Echo Phonz AD-HP BOOM
Price: Rs 599
Finding the right set of headphones is not as easy as it seems. Picking up a set that suits your budget is just the tip of the ice berg, for a set that can cater to all your music needs is not always the one that pleases the eyes the most. So when we were handed the new Advent Echo Phonz AD-HP BOOM that carries the price tag of Rs 599, it was a good week-long fun process of listening to all our favourite tracks and videos.
One of Sony’s most popular on-ear models is also one of its cheapest: the Rs 990 MDR-ZX110. So Advent is really confident about their product for it is being marked over the market leaders entry level set. Question is: Is the Indian pair worthy to take on the Japanese giant? We find out in our review.
Design, specifications and comfort
The Echo Phonz AD-HP BOOM looks a bit tacky and inexpensive from a distance, due to the plastic with a gloss finish it uses on the body that lacks the premium feel for this price. However, up close it feels strictly budget. The plastic is hard and tensile, and does not look or feel like it can take too much abuse, so careful handling is advised.
This headset has a rather unique folding mechanism that allows the ear cups to twist inwards, into the headband. This makes the Echo Phonz AD-HP BOOM a bit easier to store. Apart from this, the phones have 40mm dynamic drivers, with a frequency response range of 20-20,000Hz, 32 Ohm+15% impedance and a sensitivity rating of 105dB+3dB. The Echo Phonz AD-HP BOOM does have an inline mic with 2200 Ohm impedance.
The ear cups have very slight padding, which is enough for an acceptably comfortable on-ear fit. The headband has no cushioning, but is designed well and feels secure and comfortable in place. The Echo Phonz AD-HP BOOM also has a tough cable that took a constant abuse by a month old Lab and survived to tell the tale. On the whole, apart from the flimsiness, we’re happy with how the Echo Phonz AD-HP BOOM looks and feels.

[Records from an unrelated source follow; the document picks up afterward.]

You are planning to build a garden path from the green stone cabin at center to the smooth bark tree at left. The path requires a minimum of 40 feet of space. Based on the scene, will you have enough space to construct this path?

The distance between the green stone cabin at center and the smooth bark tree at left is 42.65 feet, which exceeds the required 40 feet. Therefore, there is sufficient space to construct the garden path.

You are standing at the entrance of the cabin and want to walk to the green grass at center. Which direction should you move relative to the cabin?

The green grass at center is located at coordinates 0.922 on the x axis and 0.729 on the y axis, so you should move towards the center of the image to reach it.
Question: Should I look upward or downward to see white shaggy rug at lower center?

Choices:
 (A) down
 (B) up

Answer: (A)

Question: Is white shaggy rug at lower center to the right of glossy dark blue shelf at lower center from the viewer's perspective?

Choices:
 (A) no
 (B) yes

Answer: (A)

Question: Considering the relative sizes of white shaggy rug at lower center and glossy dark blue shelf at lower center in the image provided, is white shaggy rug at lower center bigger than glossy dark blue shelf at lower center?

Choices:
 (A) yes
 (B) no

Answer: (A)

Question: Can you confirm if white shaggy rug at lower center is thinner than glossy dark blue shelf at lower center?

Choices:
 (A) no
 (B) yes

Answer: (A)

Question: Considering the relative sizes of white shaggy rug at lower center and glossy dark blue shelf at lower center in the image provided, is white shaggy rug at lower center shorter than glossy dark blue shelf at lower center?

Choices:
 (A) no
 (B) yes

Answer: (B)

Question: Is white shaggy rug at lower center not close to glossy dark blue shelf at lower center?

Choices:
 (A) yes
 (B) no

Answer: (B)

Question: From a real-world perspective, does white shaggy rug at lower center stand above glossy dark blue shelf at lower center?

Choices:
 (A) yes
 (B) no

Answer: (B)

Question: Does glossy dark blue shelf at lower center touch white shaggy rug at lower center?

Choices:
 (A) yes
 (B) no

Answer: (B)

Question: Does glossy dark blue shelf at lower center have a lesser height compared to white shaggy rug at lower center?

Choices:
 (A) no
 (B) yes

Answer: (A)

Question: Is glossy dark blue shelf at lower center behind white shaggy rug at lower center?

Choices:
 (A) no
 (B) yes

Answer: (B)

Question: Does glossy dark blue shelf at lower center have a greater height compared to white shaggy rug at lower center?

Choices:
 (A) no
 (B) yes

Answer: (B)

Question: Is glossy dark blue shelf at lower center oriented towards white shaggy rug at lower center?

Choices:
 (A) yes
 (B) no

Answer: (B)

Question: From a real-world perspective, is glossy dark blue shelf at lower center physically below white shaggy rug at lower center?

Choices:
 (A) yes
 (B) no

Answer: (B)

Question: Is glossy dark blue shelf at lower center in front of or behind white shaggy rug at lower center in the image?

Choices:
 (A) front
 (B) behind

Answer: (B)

With the Echo Phonz AD-HP BOOM not being an entry-level on-ear headset, we did most of our testing using an Android smartphone. We also tried it with our iPod touch and a Mac. Starting with the bass-heavy tracks, we found that the Echo Phonz AD-HP BOOM had a meaty sound, with lots of emphasis on low-end attack. The bass can be overpowering, but is usually controlled thanks to the not-so-tight fit. The sonic signature has been tuned toward promoting the lows, and this makes for a very warm sound. This also tends to show a bit in the lower-mid ranges, but there is a clear sensitivity drop towards the upper end of the frequency range.
Next, we cued up a dubstep track; the Echo Phonz AD-HP BOOM has plenty to offer in terms of the mid-range and detail. While the headset is impressive in low-end detail, it seems to trail off going up the range. The result is a sound that isn’t quite as open and detailed as we’d like. Finally, we kept our ears open for imaging and soundstaging. While the Echo Phonz AD-HP BOOM offers a full and aggressive presentation in the sound, it falls a bit short in terms of openness and width. The sonic stage feels narrow and specific, rather than properly spread out. However, it certainly does its bit to make your music immersive and entertaining, especially if you like your headphones bassy and aggressive.
The Echo Phonz AD-HP BOOM falls a bit short in terms of build quality. It feels cheap and we were always worried about damage during our time with the review unit. However, it offers an immersive, full sound that excels in its handling of bass. Detail and clarity suffer a bit, but bass-heads will not find too much to complain if the company plans to sell it at a lower price bracket.